PROBLEM DETAILS: Filter the data for lines with the word "Windows" and copy those lines.

--- MATERIAL PROVIDED Enclosed Below ---

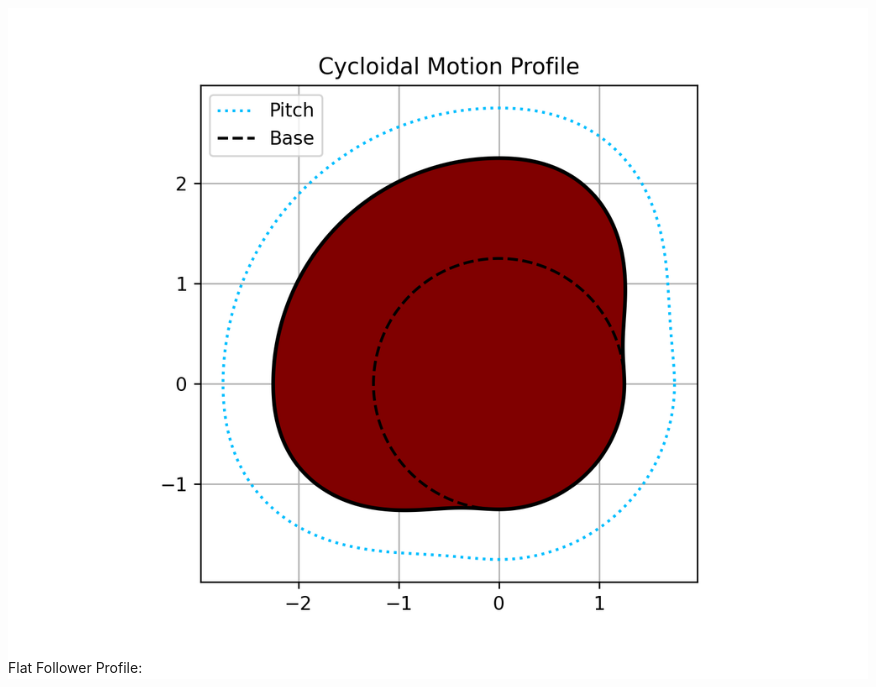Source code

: ![Roller Follower Cam Profile](https://raw.githubusercontent.com/alansynn/macanism/master/images/roller_profile.png) 
Flat Follower Profile:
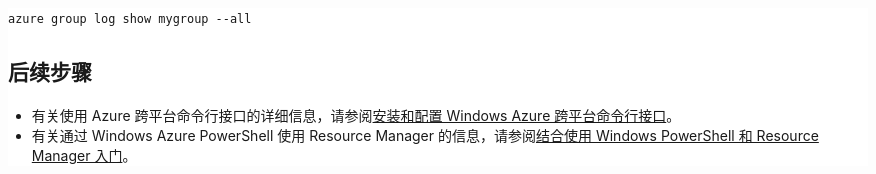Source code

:     azure group log show mygroup --all

## 后续步骤

-   有关使用 Azure 跨平台命令行接口的详细信息，请参阅[安装和配置 Windows Azure 跨平台命令行接口][安装和配置 Windows Azure 跨平台命令行接口]。
-   有关通过 Windows Azure PowerShell 使用 Resource Manager 的信息，请参阅[结合使用 Windows PowerShell 和 Resource Manager 入门][结合使用 Windows PowerShell 和 Resource Manager 入门]。

  [安装和配置 Windows Azure 跨平台命令行接口]: /zh-cn/documentation/articles/xplat-cli/
  [结合使用 Windows PowerShell 和 Resource Manager 入门]: /zh-cn/documentation/articles/azure-preview-portal-using-resource-groups/
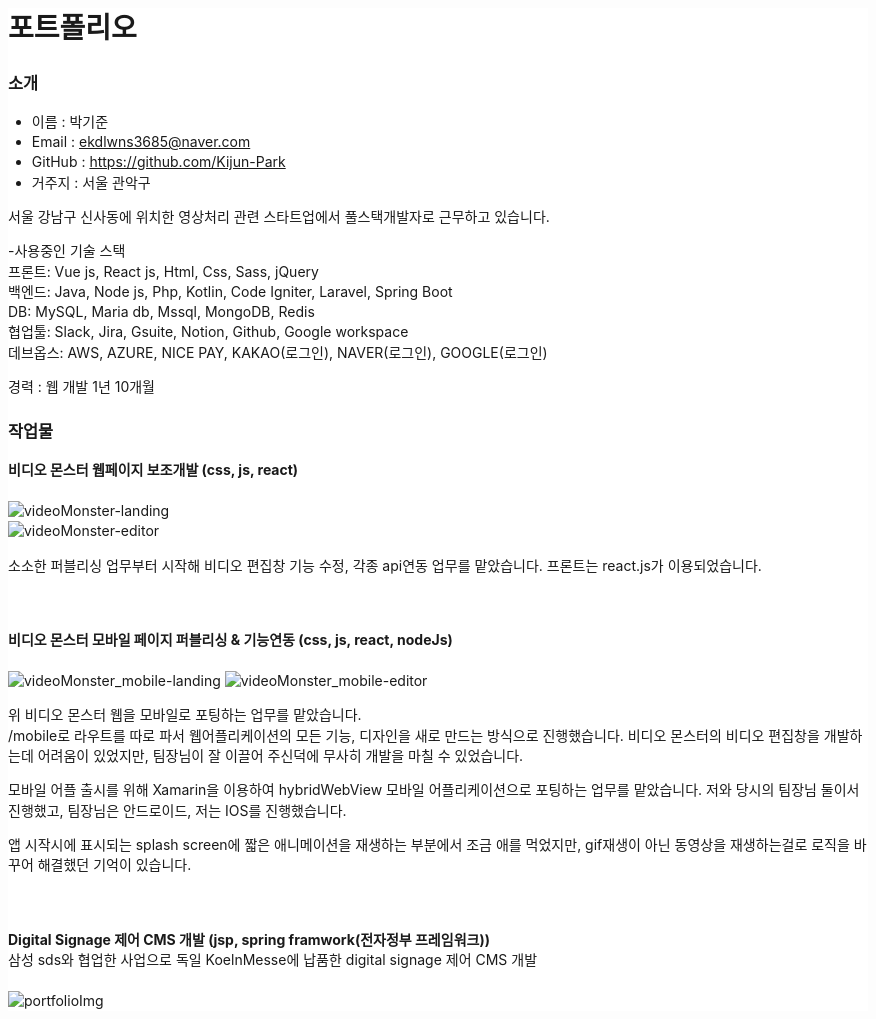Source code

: <h1>포트폴리오</h1>

<h3>소개</h3>
<ul>
<li>이름 : 박기준</li>
<li>Email : <a href="mailto:ekdlwns3685@naver.com">ekdlwns3685@naver.com</a></li>
<li>GitHub : <a href="https://github.com/Kijun-Park">https://github.com/Kijun-Park</a></li>
<li>거주지 : 서울 관악구</li>
</ul>

<p>
서울 강남구 신사동에 위치한 영상처리 관련 스타트업에서 풀스택개발자로 근무하고 있습니다.

-사용중인 기술 스택<br/>
프론트: Vue js, React js, Html, Css, Sass, jQuery<br/>
백엔드: Java, Node js, Php, Kotlin, Code Igniter, Laravel, Spring Boot<br/>
DB: MySQL, Maria db, Mssql, MongoDB, Redis<br/>
협업툴: Slack, Jira, Gsuite, Notion, Github, Google workspace<br/>
데브옵스: AWS, AZURE, NICE PAY, KAKAO(로그인), NAVER(로그인), GOOGLE(로그인)

</p>
<p>경력 : 웹 개발 1년 10개월</p>

<h3>작업물</h3>
<span><strong>비디오 몬스터 웹페이지 보조개발 (css, js, react)</strong></span>
<br/>
<br/>
<img width="1672" alt="videoMonster-landing" src="https://user-images.githubusercontent.com/35815788/86465359-6a8d8a80-bd6c-11ea-8ebd-0427ca3062c7.png"></br>
<img width="1576" alt="videoMonster-editor" src="https://user-images.githubusercontent.com/35815788/86465357-695c5d80-bd6c-11ea-9f32-49f1113e387c.png">
<p>소소한 퍼블리싱 업무부터 시작해 비디오 편집창 기능 수정, 각종 api연동 업무를 맡았습니다.
프론트는 react.js가 이용되었습니다.</p>
<br/>
<br/>
<span><strong>비디오 몬스터 모바일 페이지 퍼블리싱 & 기능연동 (css, js, react, nodeJs)</strong></span>
<br/>
<br/>
<img width="376" alt="videoMonster_mobile-landing" src="https://user-images.githubusercontent.com/35815788/86465340-62cde600-bd6c-11ea-8263-fd15a18143df.png">
<img width="376" alt="videoMonster_mobile-editor" src="https://user-images.githubusercontent.com/35815788/86465353-682b3080-bd6c-11ea-914b-a708f66230ac.png">
<p>위 비디오 몬스터 웹을 모바일로 포팅하는 업무를 맡았습니다.<br/>
/mobile로 라우트를 따로 파서 웹어플리케이션의 모든 기능, 디자인을 새로 만드는 방식으로 진행했습니다.
비디오 몬스터의 비디오 편집창을 개발하는데 어려움이 있었지만, 팀장님이 잘 이끌어 주신덕에 무사히 개발을 마칠 수 있었습니다.

모바일 어플 출시를 위해 Xamarin을 이용하여 hybridWebView 모바일 어플리케이션으로 포팅하는 업무를 맡았습니다.
저와 당시의 팀장님 둘이서 진행했고,
팀장님은 안드로이드, 저는 IOS를 진행했습니다.

앱 시작시에 표시되는 splash screen에 짧은 애니메이션을 재생하는 부분에서 조금 애를 먹었지만, gif재생이 아닌 동영상을 재생하는걸로 로직을 바꾸어 해결했던 기억이 있습니다.

</p>
<br/>
<br/>
<span><strong>Digital Signage 제어 CMS 개발 (jsp, spring framwork(전자정부 프레임워크))</strong></span></br>
<span>삼성 sds와 협업한 사업으로 독일 KoelnMesse에 납품한 digital signage 제어 CMS 개발</span>
<br/>
<br/>
<img width="300" src="https://user-images.githubusercontent.com/35815788/86465918-8fcec880-bd6d-11ea-9a21-f322a3a186fe.jpg" alt="portfolioImg">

--- End of Enclosed MATERIAL PROVIDED ---

TASK RESPONSE:
-   有关使用 Azure 跨平台命令行接口的详细信息，请参阅[安装和配置 Windows Azure 跨平台命令行接口][安装和配置 Windows Azure 跨平台命令行接口]。
-   有关通过 Windows Azure PowerShell 使用 Resource Manager 的信息，请参阅[结合使用 Windows PowerShell 和 Resource Manager 入门][结合使用 Windows PowerShell 和 Resource Manager 入门]。
  [安装和配置 Windows Azure 跨平台命令行接口]: /zh-cn/documentation/articles/xplat-cli/
  [结合使用 Windows PowerShell 和 Resource Manager 入门]: /zh-cn/documentation/articles/azure-preview-portal-using-resource-groups/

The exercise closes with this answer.